Your instructions: Report the number of lines in the entries below that include the word "neuronal", and nothing else.

Dataset extract:
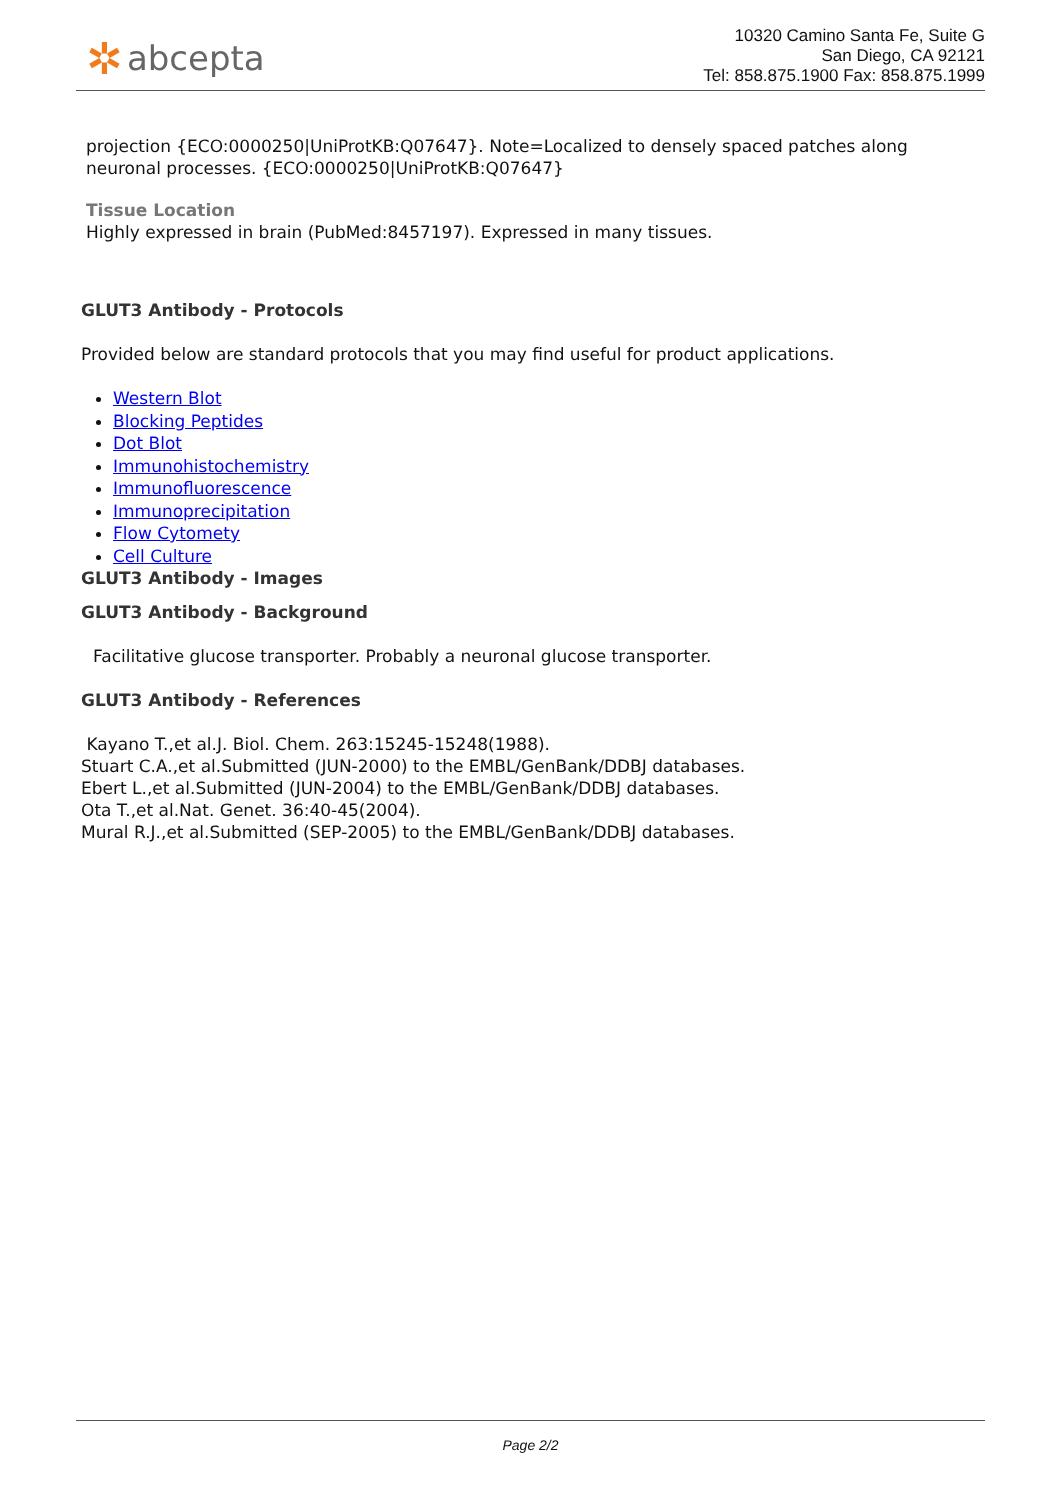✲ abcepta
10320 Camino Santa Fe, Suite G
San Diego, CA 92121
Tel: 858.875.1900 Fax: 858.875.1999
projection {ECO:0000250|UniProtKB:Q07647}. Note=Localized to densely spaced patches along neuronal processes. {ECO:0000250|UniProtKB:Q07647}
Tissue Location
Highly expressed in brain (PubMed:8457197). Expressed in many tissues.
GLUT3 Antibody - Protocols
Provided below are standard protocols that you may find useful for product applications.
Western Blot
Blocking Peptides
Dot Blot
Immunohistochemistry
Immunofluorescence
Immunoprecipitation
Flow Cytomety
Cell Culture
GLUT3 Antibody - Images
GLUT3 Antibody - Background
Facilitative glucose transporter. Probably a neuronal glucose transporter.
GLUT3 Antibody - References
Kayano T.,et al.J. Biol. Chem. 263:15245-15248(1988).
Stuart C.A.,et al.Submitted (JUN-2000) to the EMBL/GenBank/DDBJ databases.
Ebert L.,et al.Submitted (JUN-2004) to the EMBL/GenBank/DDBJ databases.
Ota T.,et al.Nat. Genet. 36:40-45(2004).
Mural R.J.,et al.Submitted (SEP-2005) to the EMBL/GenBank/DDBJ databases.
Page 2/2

Response to the task: 2